Fantasia 2010: SYMBOL Review

Contributing Writer; Toronto, Canada (@triflic)
Fantasia 2010:  SYMBOL Review
[If there is one thing everyone in the ScreenAnarchy staff room agrees upon, it is that SYMBOL is both awesome in the truest sense of the word, and that you should be seeing it on the big screen, like it is currently playing at Fantasia.  Here is Todd's previous take on the film, but there are many others in the archives.]

Dai Nipponjin director Hitoshi Matsumoto, take a big step forward toward the front of the class.  Sophomore effort Symbol is not just a worthy follow up to the lunacy of your debut but also a major progression in every way - smart, impeccably crafted and, most importantly, very funny.  If Dai Nipponjin announced the arrival of a significant and unique talent on to the international scene then Symbol represents the maturation of that talent, proof that the first effort was not just a fluke and that Matsumoto will be a talent to reckon with for decades to come.

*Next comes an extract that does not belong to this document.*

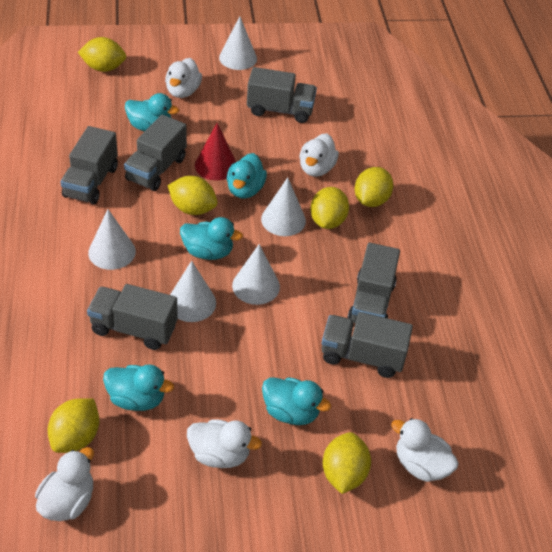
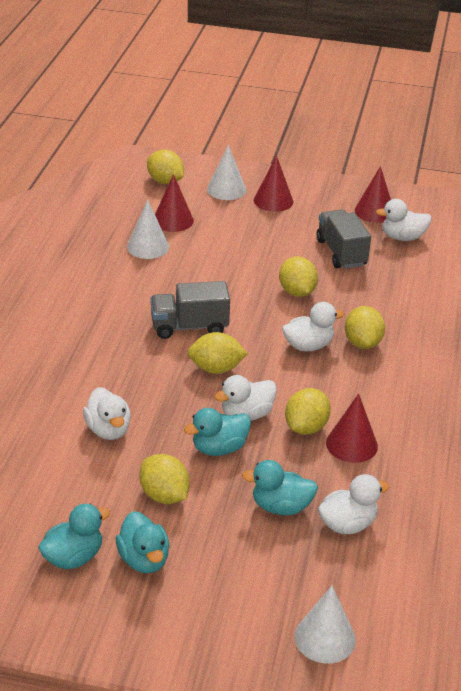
grey truck: [61,126,118,204] [87,284,178,350] [124,115,187,191] [247,67,317,123] [322,312,413,378] [347,243,400,323] = 6 -> [150,281,230,339] [317,210,371,269] = 2
red cone: [195,123,236,180] = 1 -> [155,174,194,232] [254,155,293,212] [326,393,378,463] [355,166,391,223] = 4
turquoise duck: [103,364,174,411] [125,93,179,132] [180,217,243,260] [227,153,267,199] [262,377,331,425] = 5 -> [38,504,110,569] [116,511,170,573] [184,408,251,456] [242,460,318,515] = 4
white cone: [88,209,136,270] [170,261,216,322] [219,16,257,70] [232,244,280,305] [261,177,306,236] = 5 -> [127,200,169,259] [207,144,246,200] [294,586,356,664] = 3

A film that plays like a candy coated, Japanese game show version of a Franz Kafka short story, Symbol is wildly resistant to review and discussion without veering into major spoiler territory but is far too striking to not make the attempt.  The film revolves around two parallel plot lines.  In one an unnamed man - played by Matsumoto himself - awakes in a blank white room wearing only a pair of brightly colored pajamas.  He doesn't know where he is.  He doesn't know how he arrived.  He doesn't know how to get out.  But he will very quickly learn that that this place functions according to its own sense of bizarre logic, logic that he must puzzle out.  In the second, a middle aged Mexican man sits at the breakfast table reading a newspaper while wearing a green wrestling mask.  He is Escargot Man, a low level luchador, and it is the morning before his latest match one which his son will be attending after school.

That two such disparate story lines exist in the same movie at all is a sure sign that something odd is brewing, that they come together in such a resounding and satisfying way a sure proof of Matsumoto's skills.  The two environments give the writer-director-star a chance to demonstrate how far his visual skills have developed since Dai Nipponjin, the messy verite approach of that first film replaced by clean precision in the white-room sequences and lush but realistic art direction in Mexico.  Likewise, the content of the two stories gives Matsumoto the chance to show how he can handle different tones, the Mexican sections playing as a sort of portrait of talent in decline balanced against the hopes of the young while the white room plays with a sort of absurdist fervor, Matsumoto delivering one of the truly great physical comedy performances of the year.

But what does it all mean?  Surprisingly, for such a very odd film, chances are you simply won't care what it means throughout at least the first three quarters of the picture.  The execution is so clean, so engaging, so masterful that you are content to simply go along for the ride.  But when the punchline comes and the two stories intersect it becomes clear that there really is a point to it all, that Matsumoto has something significant to say.  What that really is can't be discussed without spoiling key moments of the film and will no doubt be the cause for spirited debate among the audience but this is absolutely not a mere exercise in style.  There is some meat on these bones and it is tasty stuff indeed.